Human feline leukaemia virus subgroup C receptor-related proteins 1 and 2 (FLVCR1 and FLVCR2) are members of the major facilitator superfamily1. Their dysfunction is linked to several clinical disorders, including PCARP, HSAN and Fowler syndrome2,3,4,5,6,7. Earlier studies concluded that FLVCR1 may function as a haem exporter8,9,10,11,12, whereas FLVCR2 was suggested to act as a haem importer13, yet conclusive biochemical and detailed molecular evidence remained elusive for the function of both transporters14,15,16. Here, we show that FLVCR1 and FLVCR2 facilitate the transport of choline and ethanolamine across the plasma membrane, using a concentration-driven substrate translocation process.
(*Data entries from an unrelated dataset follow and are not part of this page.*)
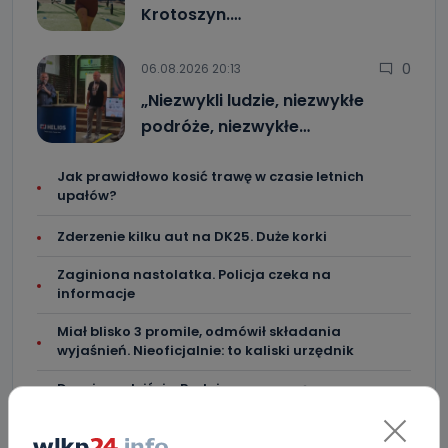
Krotoszyn.…
0
06.08.2026 20:13
„Niezwykli ludzie, niezwykłe
podróże, niezwykłe…
Jak prawidłowo kosić trawę w czasie letnich
upałów?
Zderzenie kilku aut na DK25. Duże korki
Zaginiona nastolatka. Policja czeka na
informacje
Miał blisko 3 promile, odmówił składania
wyjaśnień. Nieoficjalnie: to kaliski urzędnik
Drugie podejście. Podpisano umowę na
dokończenie rewitalizacji parku
Z Krotoszyna do Wrocławia. Krótka ucieczka przed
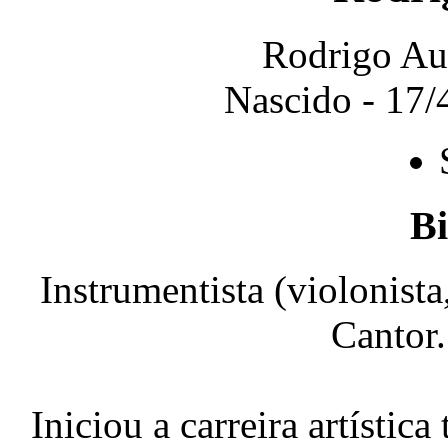
Rodrigo Au
Nascido - 17/
Bi
Instrumentista (violonista
Cantor
Iniciou a carreira artísti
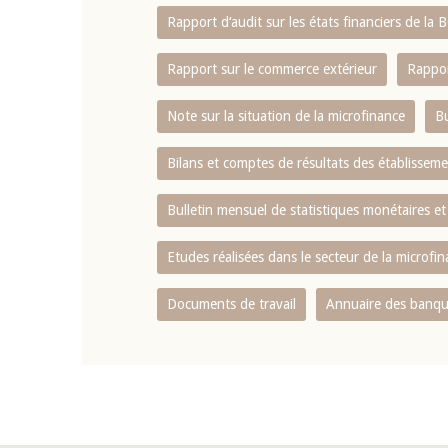
Rapport d‘audit sur les états financiers de la
Rapport sur le commerce extérieur
Rappor
Note sur la situation de la microfinance
Bu
Bilans et comptes de résultats des établissem
Bulletin mensuel de statistiques monétaires et
Etudes réalisées dans le secteur de la microfi
Documents de travail
Annuaire des banque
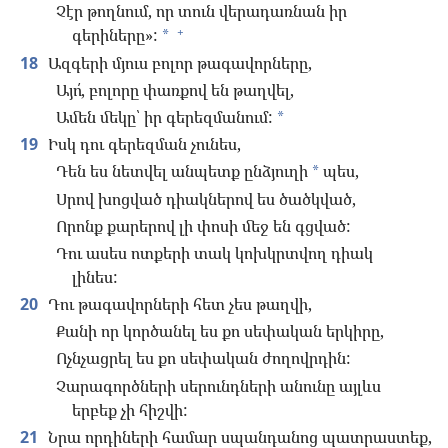
Չէր թողնում, որ տուն վերադառնան իր
+
գերիները»:
*
18
Ազգերի մյուս բոլոր թագավորները,
Այո՛, բոլորը փառքով են թաղվել,
Ամեն մեկը՝ իր գերեզմանում:
*
19
Իսկ դու գերեզման չունես,
Դեն ես նետվել անպետք ընձյուղի
պես,
*
Սրով խոցված դիակներով ես ծածկված,
Որոնք քարերով լի փոսի մեջ են գցված:
Դու ասես ոտքերի տակ կոխկրտվող դիակ
լինես:
20
Դու թագավորների հետ չես թաղվի,
Քանի որ կործանել ես քո սեփական երկիրը,
Ոչնչացրել ես քո սեփական ժողովրդին:
Չարագործների սերունդների անունը այլևս
երբեք չի հիշվի:
21
Նրա որդիների համար սպանդանոց պատրաստեք,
Through structural and computational analyses, we have identified distinct conformational states of FLVCRs and unravelled the coordination chemistry underlying their substrate interactions. Fully conserved tryptophan and tyrosine residues form the binding pocket of both transporters and confer selectivity for choline and ethanolamine through cation–π interactions. Our findings clarify the mechanisms of choline and ethanolamine transport by FLVCR1 and FLVCR2, enhance our comprehension of disease-associated mutations that interfere with these vital processes and shed light on the conformational dynamics of these major facilitator superfamily proteins during the transport cycle.